The family office software and technology sector tracks a similar trajectory. 89% of family offices surveyed by Simple feel “less-than-adequately” invested in their tech stack requiring guidance. Encouragingly, 49% of family office respondents indicated that they are developing or launching a new digitisation strategy this year. Only 26% of family office respondents to a Campden survey have adopted advanced portfolio management tools. Combined these findings reveal significant room for family office professionalisation and sector growth
Nearly all of the family office technology industry respondents to our survey see a growing market for their products and services. They also indicate that their firms are incorporating AI. At the same time, most family offices are hardly digitised beyond Excel, Word, and Email. For those with technology in place, there seems to be a sense of tools working in isolation as the top technology demand of Simple platform users is better integration between products. New market entrants and established firms continue to build out their capabilities, most notably by expanding AI-powered document processing and other automations, in addition to building tools to track alternative assets more efficiently.

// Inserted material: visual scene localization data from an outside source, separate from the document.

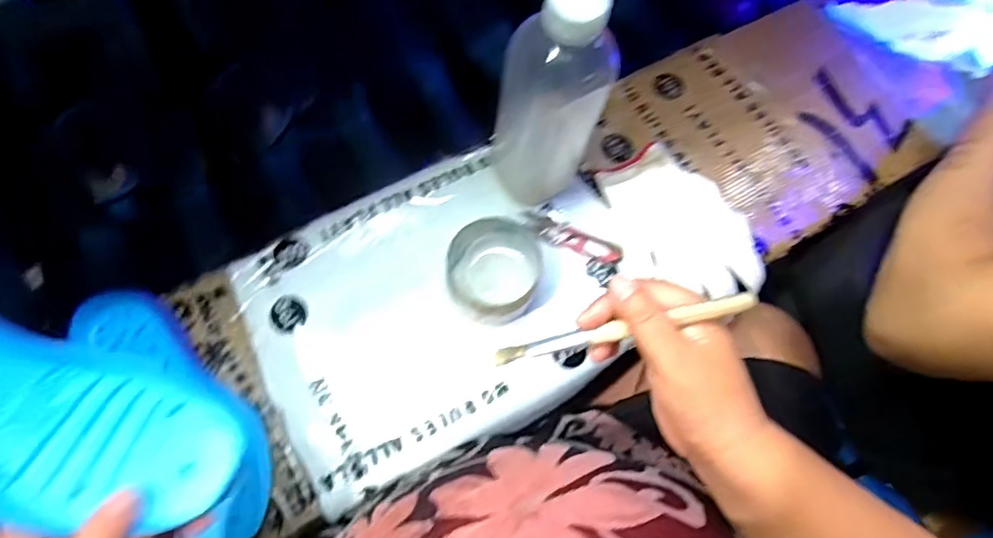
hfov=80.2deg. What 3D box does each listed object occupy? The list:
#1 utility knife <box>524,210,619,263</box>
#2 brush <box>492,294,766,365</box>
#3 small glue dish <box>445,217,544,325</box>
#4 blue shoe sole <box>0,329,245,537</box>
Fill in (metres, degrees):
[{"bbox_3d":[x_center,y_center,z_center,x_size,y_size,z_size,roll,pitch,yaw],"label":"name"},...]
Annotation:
[{"bbox_3d":[0.072,-0.029,0.565,0.096,0.010,0.025,23,70,9],"label":"utility knife"},{"bbox_3d":[0.071,0.036,0.344,0.153,0.008,0.009,-15,68,16],"label":"brush"},{"bbox_3d":[-0.001,0.003,0.521,0.082,0.044,0.082,0,68,0],"label":"small glue dish"},{"bbox_3d":[-0.245,0.067,0.288,0.231,0.025,0.086,36,67,-28],"label":"blue shoe sole"}]

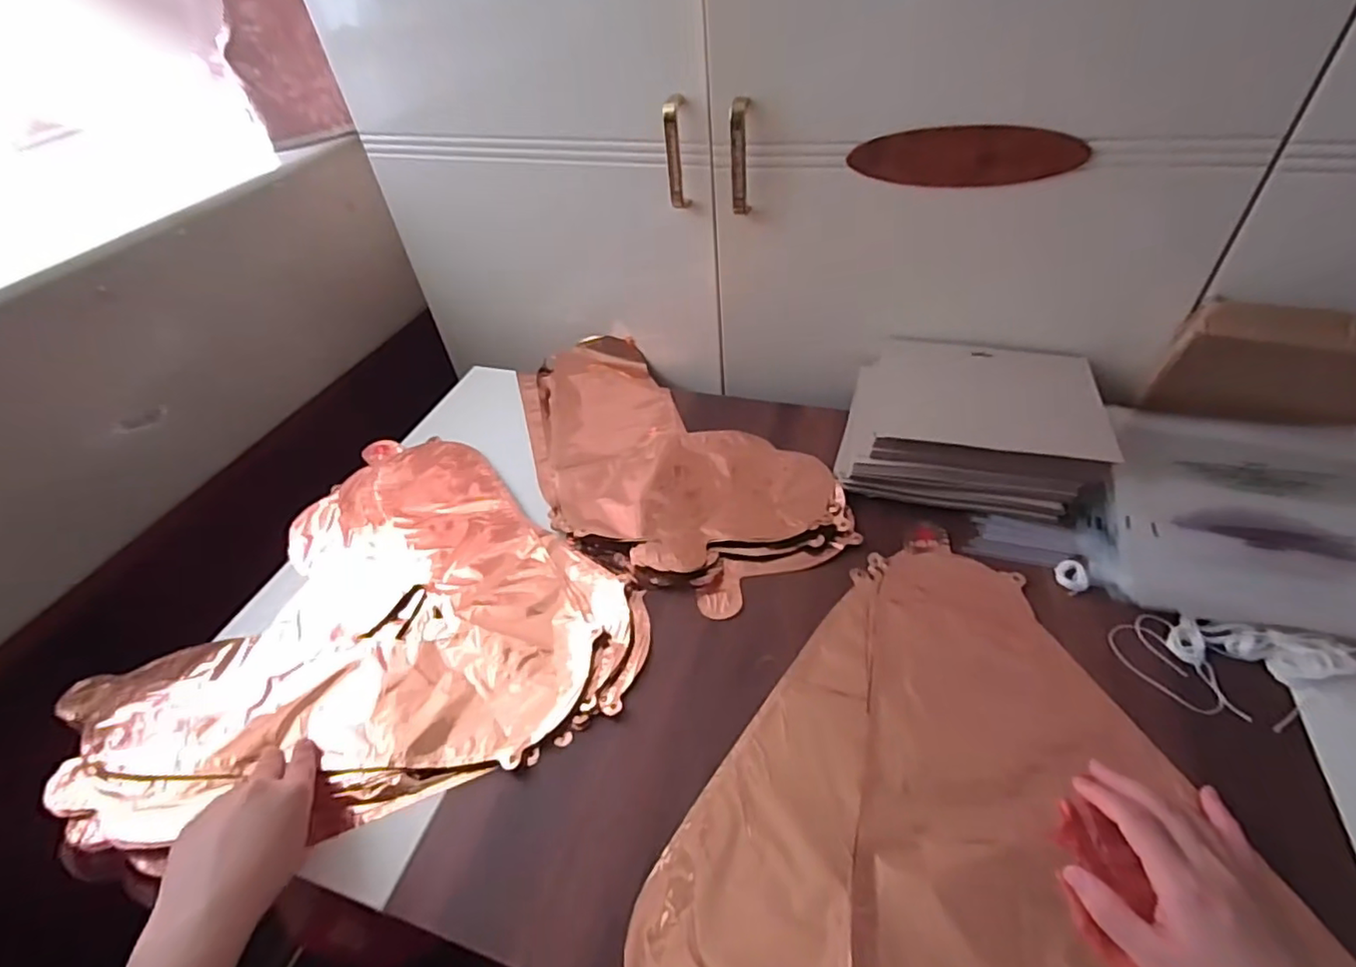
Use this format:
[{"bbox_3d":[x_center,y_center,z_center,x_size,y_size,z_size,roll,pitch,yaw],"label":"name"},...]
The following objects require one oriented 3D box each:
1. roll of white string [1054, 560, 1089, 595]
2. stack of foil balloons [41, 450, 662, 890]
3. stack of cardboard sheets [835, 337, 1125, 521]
[{"bbox_3d":[0.329,0.077,0.511,0.027,0.007,0.026,-3,45,3],"label":"roll of white string"},{"bbox_3d":[-0.288,0.140,0.539,0.407,0.021,0.414,-37,53,-27],"label":"stack of foil balloons"},{"bbox_3d":[0.287,-0.059,0.614,0.225,0.065,0.183,7,47,13],"label":"stack of cardboard sheets"}]

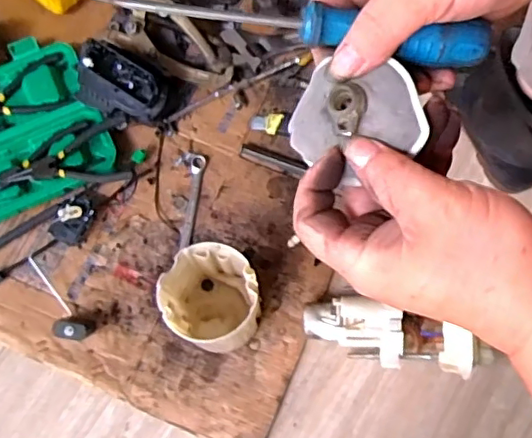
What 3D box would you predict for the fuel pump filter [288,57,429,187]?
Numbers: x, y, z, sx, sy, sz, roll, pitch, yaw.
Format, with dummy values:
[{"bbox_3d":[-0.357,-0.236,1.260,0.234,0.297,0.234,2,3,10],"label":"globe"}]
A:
[{"bbox_3d":[0.044,-0.050,0.278,0.064,0.015,0.058,25,99,21],"label":"fuel pump filter"}]

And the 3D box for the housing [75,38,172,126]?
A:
[{"bbox_3d":[-0.180,-0.168,0.720,0.116,0.060,0.075,27,73,11],"label":"housing"}]

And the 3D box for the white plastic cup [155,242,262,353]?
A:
[{"bbox_3d":[-0.058,0.087,0.622,0.096,0.119,0.088,15,71,7],"label":"white plastic cup"}]

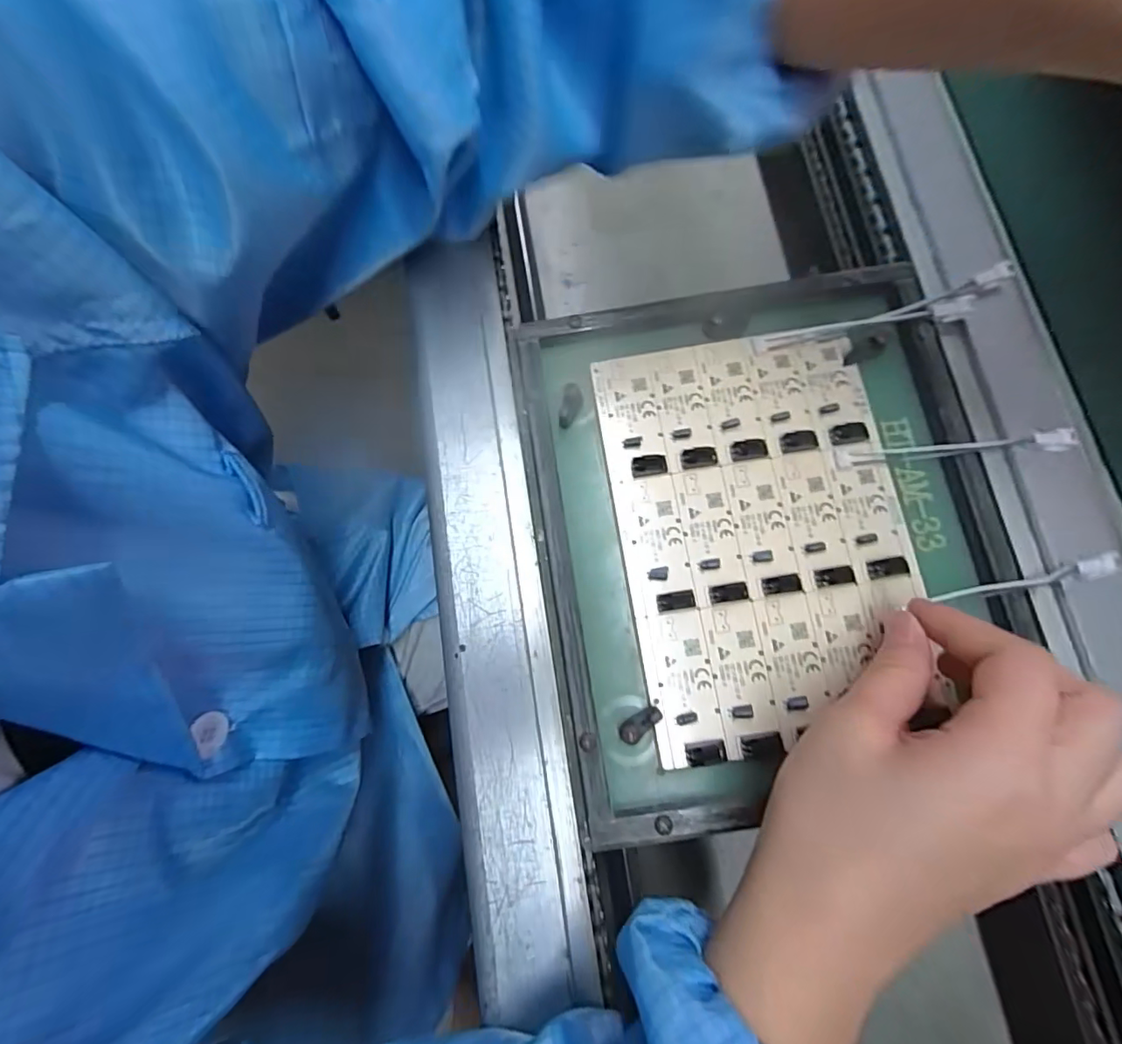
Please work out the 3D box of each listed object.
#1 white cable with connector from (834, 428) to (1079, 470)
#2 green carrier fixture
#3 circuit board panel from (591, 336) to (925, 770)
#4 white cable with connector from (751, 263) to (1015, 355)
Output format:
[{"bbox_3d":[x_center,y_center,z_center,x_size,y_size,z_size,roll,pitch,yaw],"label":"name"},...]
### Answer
[{"bbox_3d":[0.180,-0.034,0.241,0.098,0.005,0.009,-4,76,13],"label":"white cable with connector"},{"bbox_3d":[0.089,0.002,0.242,0.196,0.019,0.235,-9,77,-2],"label":"green carrier fixture"},{"bbox_3d":[0.093,0.003,0.244,0.126,0.007,0.191,-9,77,1],"label":"circuit board panel"},{"bbox_3d":[0.158,-0.099,0.256,0.121,0.021,0.019,-12,75,-5],"label":"white cable with connector"}]

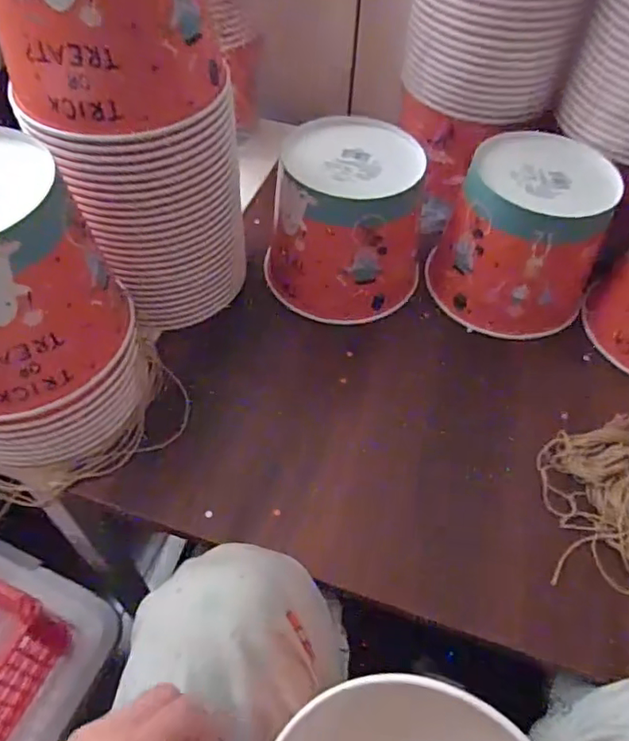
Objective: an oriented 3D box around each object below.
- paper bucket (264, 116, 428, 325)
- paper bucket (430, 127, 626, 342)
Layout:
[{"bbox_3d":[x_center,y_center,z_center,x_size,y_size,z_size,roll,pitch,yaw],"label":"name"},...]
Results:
[{"bbox_3d":[0.034,-0.142,0.549,0.148,0.135,0.138,10,53,5],"label":"paper bucket"},{"bbox_3d":[0.199,-0.128,0.552,0.150,0.139,0.142,25,56,16],"label":"paper bucket"}]

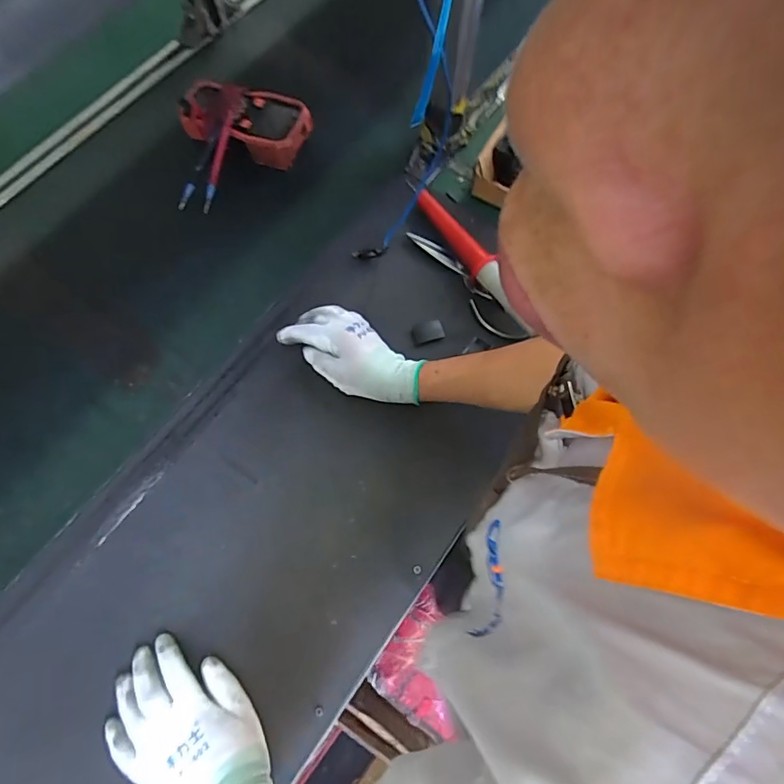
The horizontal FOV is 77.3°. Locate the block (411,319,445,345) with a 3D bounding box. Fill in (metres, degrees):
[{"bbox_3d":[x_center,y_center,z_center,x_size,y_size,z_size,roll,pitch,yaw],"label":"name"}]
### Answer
[{"bbox_3d":[0.044,-0.075,0.610,0.040,0.004,0.027,-17,71,-5],"label":"block"}]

Similar to all companies, family offices are evaluating AI to understand risks and opportunities it can bring to their operations. The tradition of privacy in the family office sector, especially now related to data security, brings nuance to the sector in determining which AI technologies to adopt immediately and which require further development. Software and technologies focused on family offices need to keep pace with families adapting to macroeconomic shifts and through changes to their structure and governance. A properly curated technology stack facilitates operational excellence.